__Images with localized body landmarks__

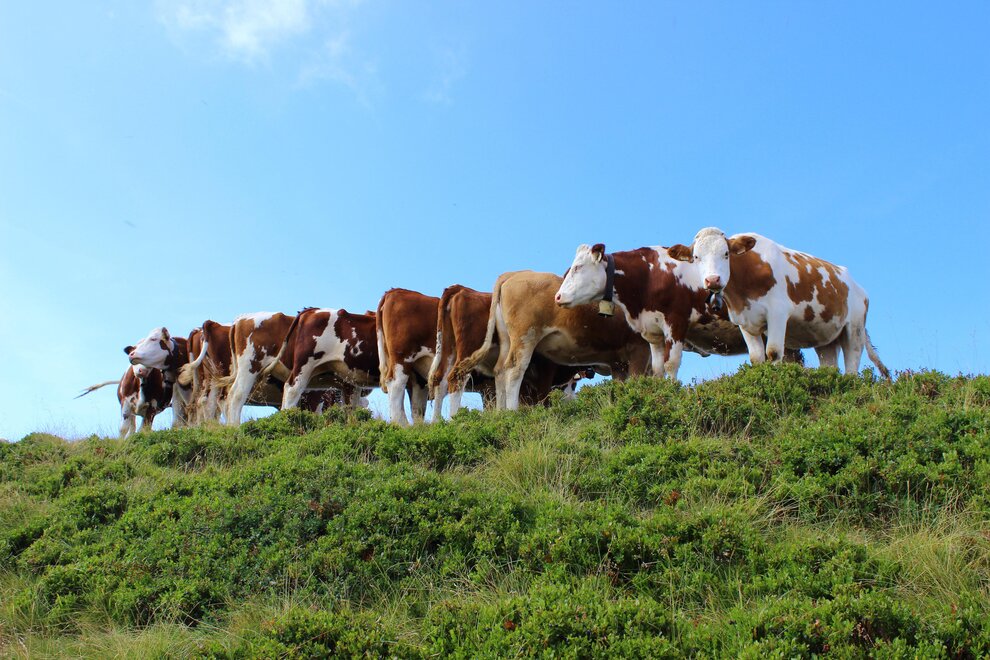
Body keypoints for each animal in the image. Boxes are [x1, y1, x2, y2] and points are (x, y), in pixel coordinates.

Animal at [428, 284, 602, 420]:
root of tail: (461, 288)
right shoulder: (545, 369)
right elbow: (542, 398)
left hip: (448, 348)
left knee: (440, 380)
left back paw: (437, 422)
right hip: (469, 348)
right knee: (457, 377)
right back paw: (455, 419)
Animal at [452, 271, 652, 410]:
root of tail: (513, 273)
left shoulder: (618, 363)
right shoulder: (639, 350)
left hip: (507, 340)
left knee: (500, 370)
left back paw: (501, 413)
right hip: (525, 336)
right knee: (514, 370)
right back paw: (512, 411)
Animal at [554, 243, 804, 380]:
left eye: (578, 268)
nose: (557, 297)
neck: (649, 275)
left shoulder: (676, 321)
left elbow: (670, 364)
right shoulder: (651, 328)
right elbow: (657, 369)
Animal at [664, 227, 890, 377]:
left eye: (726, 254)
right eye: (696, 257)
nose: (712, 280)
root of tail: (856, 285)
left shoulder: (778, 314)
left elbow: (773, 352)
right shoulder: (744, 321)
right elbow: (756, 358)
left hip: (854, 328)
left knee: (852, 363)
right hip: (825, 337)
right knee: (829, 365)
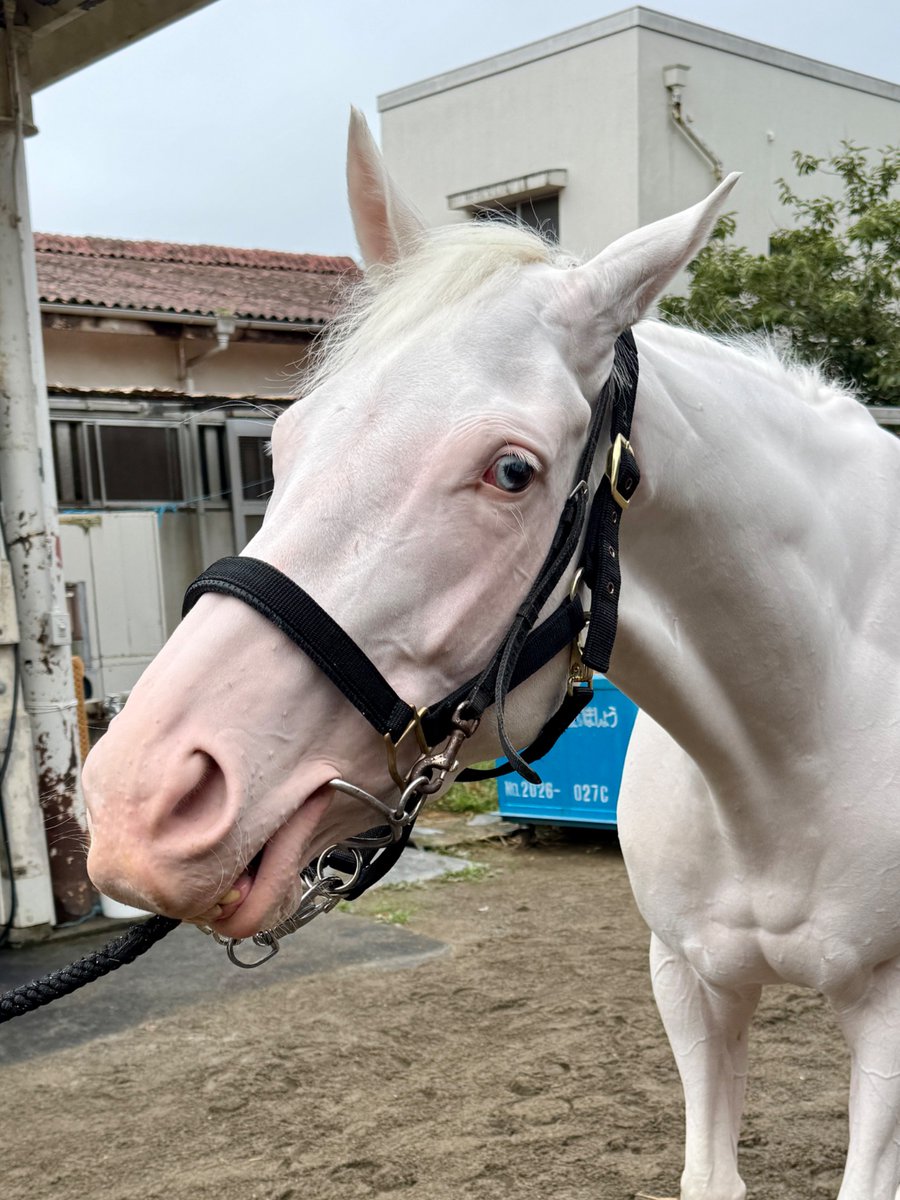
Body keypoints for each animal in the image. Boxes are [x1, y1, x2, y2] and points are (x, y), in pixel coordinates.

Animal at [82, 110, 900, 1200]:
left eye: (511, 471)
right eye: (284, 443)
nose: (140, 802)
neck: (796, 742)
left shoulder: (889, 1015)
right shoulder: (689, 980)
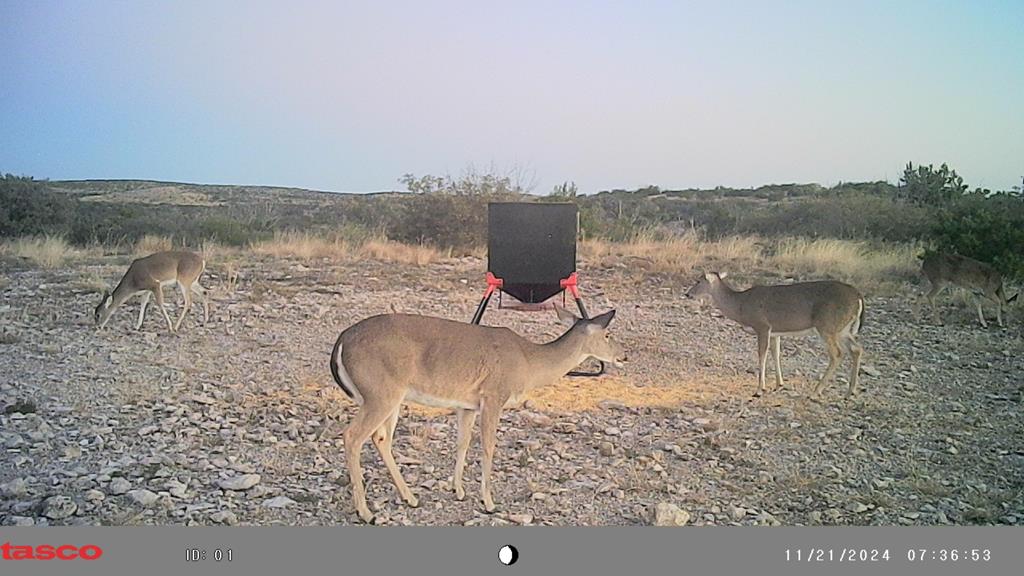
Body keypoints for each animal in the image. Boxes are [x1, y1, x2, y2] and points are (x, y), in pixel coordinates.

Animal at [327, 307, 622, 522]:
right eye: (608, 334)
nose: (622, 357)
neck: (528, 362)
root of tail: (341, 341)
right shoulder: (493, 396)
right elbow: (488, 446)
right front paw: (489, 502)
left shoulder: (467, 404)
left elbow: (463, 443)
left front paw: (458, 490)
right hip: (380, 393)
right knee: (352, 436)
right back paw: (366, 512)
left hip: (390, 398)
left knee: (380, 439)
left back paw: (410, 498)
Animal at [688, 270, 864, 397]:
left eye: (698, 281)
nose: (687, 294)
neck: (741, 305)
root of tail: (858, 296)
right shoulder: (775, 332)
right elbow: (776, 353)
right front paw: (779, 384)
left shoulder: (762, 326)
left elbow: (762, 355)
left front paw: (760, 389)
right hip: (843, 329)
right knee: (856, 349)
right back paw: (851, 391)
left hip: (827, 325)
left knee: (837, 354)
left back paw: (816, 391)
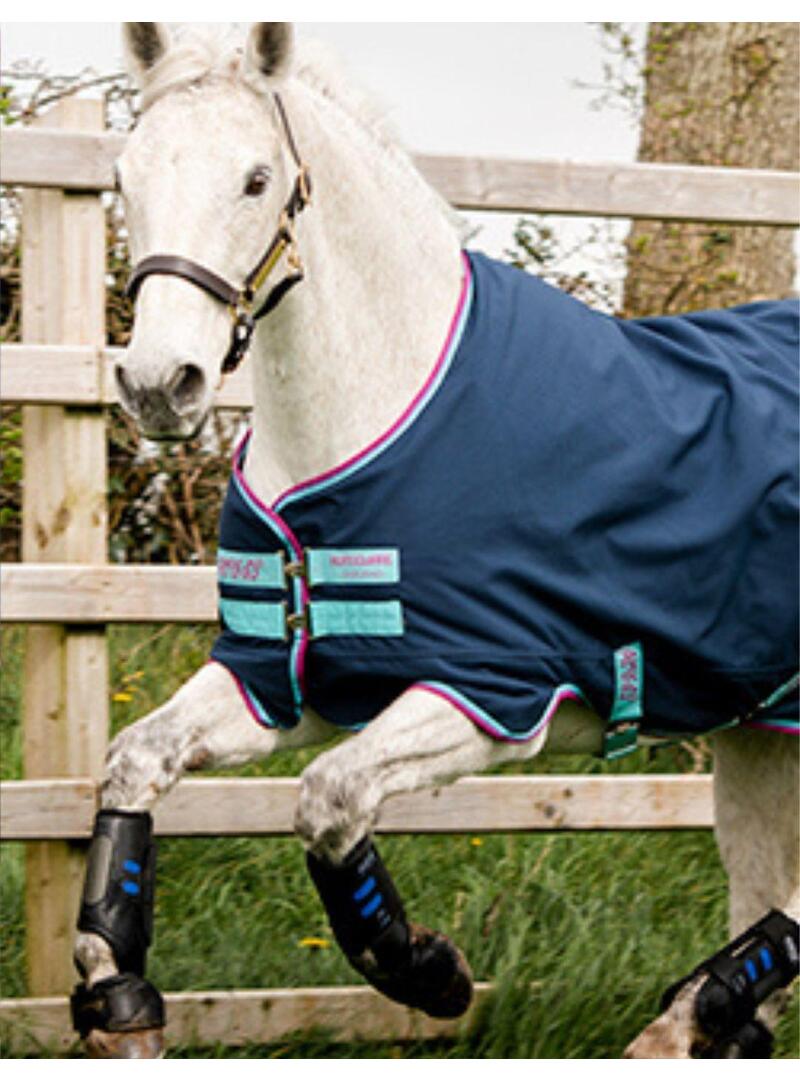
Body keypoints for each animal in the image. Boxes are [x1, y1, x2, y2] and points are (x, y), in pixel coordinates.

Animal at [70, 22, 799, 1059]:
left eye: (256, 178)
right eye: (125, 176)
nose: (159, 385)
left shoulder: (490, 693)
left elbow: (328, 801)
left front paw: (429, 970)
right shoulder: (276, 681)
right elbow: (134, 761)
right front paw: (118, 999)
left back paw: (692, 1013)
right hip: (759, 728)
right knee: (765, 880)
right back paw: (712, 1021)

__Problem__
Write out the records above in full and exactly, with no pictures.

__Reply to the exercise__
Body keypoints for each animal in the image. Boxes are [x1, y1, x2, y2] and points are (x, y), in pixel coordinates.

Animal at [428, 284, 602, 420]:
root of tail: (461, 288)
right shoulder: (545, 369)
right elbow: (542, 398)
left hip: (448, 348)
left knee: (440, 380)
left back paw: (437, 422)
right hip: (469, 348)
right knee: (457, 377)
right back paw: (455, 419)
Animal at [452, 271, 652, 410]:
root of tail: (513, 273)
left shoulder: (618, 363)
right shoulder: (639, 350)
left hip: (507, 340)
left knee: (500, 370)
left back paw: (501, 413)
right hip: (525, 336)
right knee: (514, 370)
right back paw: (512, 411)
Animal at [554, 243, 804, 380]:
left eye: (578, 268)
nose: (557, 297)
neck: (649, 275)
left shoulder: (676, 321)
left elbow: (670, 364)
right shoulder: (651, 328)
right elbow: (657, 369)
Animal at [664, 227, 890, 377]:
left eye: (726, 254)
right eye: (696, 257)
nose: (712, 280)
root of tail: (856, 285)
left shoulder: (778, 314)
left elbow: (773, 352)
right shoulder: (744, 321)
right elbow: (756, 358)
left hip: (854, 328)
left knee: (852, 363)
right hip: (825, 337)
right knee: (829, 365)
Body keypoints for each animal in the image. Boxes are [x1, y1, x2, y2] and points are (x, y), in pixel coordinates.

Animal at [82, 110, 900, 1200]:
left eye: (511, 471)
right eye: (284, 443)
nose: (140, 802)
neck: (796, 742)
left shoulder: (889, 1015)
right shoulder: (689, 980)
Body keypoints for each animal in the image. Boxes are [x1, y1, x2, y2] and points are (x, y), in pixel coordinates.

Animal at [327, 307, 622, 522]:
right eye: (608, 334)
nose: (622, 357)
neck: (528, 362)
root of tail: (341, 341)
right shoulder: (493, 396)
right elbow: (488, 446)
right front paw: (489, 502)
left shoulder: (467, 404)
left elbow: (463, 443)
left front paw: (458, 490)
right hip: (380, 393)
right knee: (352, 436)
right back paw: (366, 512)
left hip: (390, 398)
left knee: (380, 439)
left back paw: (410, 498)
Animal at [688, 270, 864, 397]:
left eye: (698, 281)
nose: (687, 294)
neck: (741, 305)
root of tail: (858, 296)
right shoulder: (775, 332)
right elbow: (776, 353)
right front paw: (779, 384)
left shoulder: (762, 326)
left elbow: (762, 355)
left front paw: (760, 389)
right hip: (843, 329)
right knee: (856, 349)
right back paw: (851, 391)
left hip: (827, 325)
left knee: (837, 354)
left back paw: (816, 391)
Body keypoints for each animal in the image. Boxes are [x1, y1, x2, y2] and points are (x, y), in pixel coordinates.

Animal at [70, 22, 799, 1059]:
left eye: (256, 178)
right eye: (125, 176)
nose: (159, 385)
left shoulder: (490, 693)
left elbow: (328, 801)
left front paw: (429, 970)
right shoulder: (276, 681)
right elbow: (134, 761)
right front paw: (118, 999)
left back paw: (692, 1013)
right hip: (759, 728)
right knee: (765, 880)
right back paw: (712, 1021)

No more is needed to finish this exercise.